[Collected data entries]

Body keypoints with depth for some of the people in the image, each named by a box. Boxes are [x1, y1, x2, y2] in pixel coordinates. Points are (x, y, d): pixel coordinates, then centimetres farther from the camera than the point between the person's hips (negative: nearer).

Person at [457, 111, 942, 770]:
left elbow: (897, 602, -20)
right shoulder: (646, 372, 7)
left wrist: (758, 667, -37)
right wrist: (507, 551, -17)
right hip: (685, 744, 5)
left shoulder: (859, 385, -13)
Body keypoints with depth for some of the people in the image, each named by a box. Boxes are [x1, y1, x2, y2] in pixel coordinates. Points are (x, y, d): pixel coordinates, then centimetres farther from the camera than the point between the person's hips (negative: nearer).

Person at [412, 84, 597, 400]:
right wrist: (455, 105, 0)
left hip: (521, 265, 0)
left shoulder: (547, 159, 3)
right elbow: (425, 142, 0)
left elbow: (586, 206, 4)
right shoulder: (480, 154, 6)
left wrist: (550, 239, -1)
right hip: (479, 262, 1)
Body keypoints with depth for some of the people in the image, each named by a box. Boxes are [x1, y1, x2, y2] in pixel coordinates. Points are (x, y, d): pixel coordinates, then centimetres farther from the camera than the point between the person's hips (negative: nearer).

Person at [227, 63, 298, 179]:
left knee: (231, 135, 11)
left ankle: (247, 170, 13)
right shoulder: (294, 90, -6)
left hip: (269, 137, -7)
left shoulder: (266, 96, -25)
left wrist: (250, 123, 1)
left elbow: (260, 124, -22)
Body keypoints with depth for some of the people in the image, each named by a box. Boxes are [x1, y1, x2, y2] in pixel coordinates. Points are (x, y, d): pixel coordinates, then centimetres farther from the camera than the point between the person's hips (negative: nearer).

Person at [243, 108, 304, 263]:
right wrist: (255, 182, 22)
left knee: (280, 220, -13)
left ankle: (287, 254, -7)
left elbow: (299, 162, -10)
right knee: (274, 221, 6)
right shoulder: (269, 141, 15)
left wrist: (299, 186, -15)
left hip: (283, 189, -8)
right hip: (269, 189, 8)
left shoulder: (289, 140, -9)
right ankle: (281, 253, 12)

> [TASK]: Copy out the entries above again, keeping them exact.

> [RESULT OF THE EXERCISE]:
Body keypoints with depth for some of the people in the image, each named by a box. Boxes are [x1, y1, x2, y2] in pixel coordinates. Points are (x, y, d): pixel coordinates, then centimetres farther from the camera than the point between the person's hips (negative: nearer).

Person at [457, 111, 942, 770]:
left elbow: (897, 602, -20)
right shoulder: (646, 372, 7)
left wrist: (758, 667, -37)
right wrist: (507, 551, -17)
right hip: (685, 744, 5)
left shoulder: (859, 385, -13)
Body keypoints with depth for some of the people in the image, each named by a box. Boxes are [x1, y1, x2, y2] in pixel coordinates. Points are (x, y, d): pixel coordinates, then centimetres farther from the camera than the point between the person's hips (negative: nearer).

Person at [412, 84, 597, 400]:
right wrist: (455, 105, 0)
left hip: (521, 265, 0)
left shoulder: (547, 159, 3)
right elbow: (425, 142, 0)
left elbow: (586, 206, 4)
right shoulder: (480, 154, 6)
left wrist: (550, 239, -1)
right hip: (479, 262, 1)
Body keypoints with depth for some of the people in the image, each named by a box. Boxes are [x1, y1, x2, y2] in pixel coordinates. Points are (x, y, d): pixel coordinates, then centimetres farther from the camera than the point between the person's hips (negative: nearer).

Person at [227, 63, 298, 179]:
left knee: (231, 135, 11)
left ankle: (247, 170, 13)
right shoulder: (294, 90, -6)
left hip: (269, 137, -7)
left shoulder: (266, 96, -25)
left wrist: (250, 123, 1)
left elbow: (260, 124, -22)
Body keypoints with depth for some of the people in the image, each named by a box. Boxes are [x1, y1, x2, y2] in pixel coordinates. Points are (x, y, d): pixel coordinates, then centimetres farther from the camera than the point between the person's hips (negative: nearer).

Person at [243, 108, 304, 263]:
right wrist: (255, 182, 22)
left knee: (280, 220, -13)
left ankle: (287, 254, -7)
left elbow: (299, 162, -10)
right knee: (274, 221, 6)
right shoulder: (269, 141, 15)
left wrist: (299, 186, -15)
left hip: (283, 189, -8)
right hip: (269, 189, 8)
left shoulder: (289, 140, -9)
right ankle: (281, 253, 12)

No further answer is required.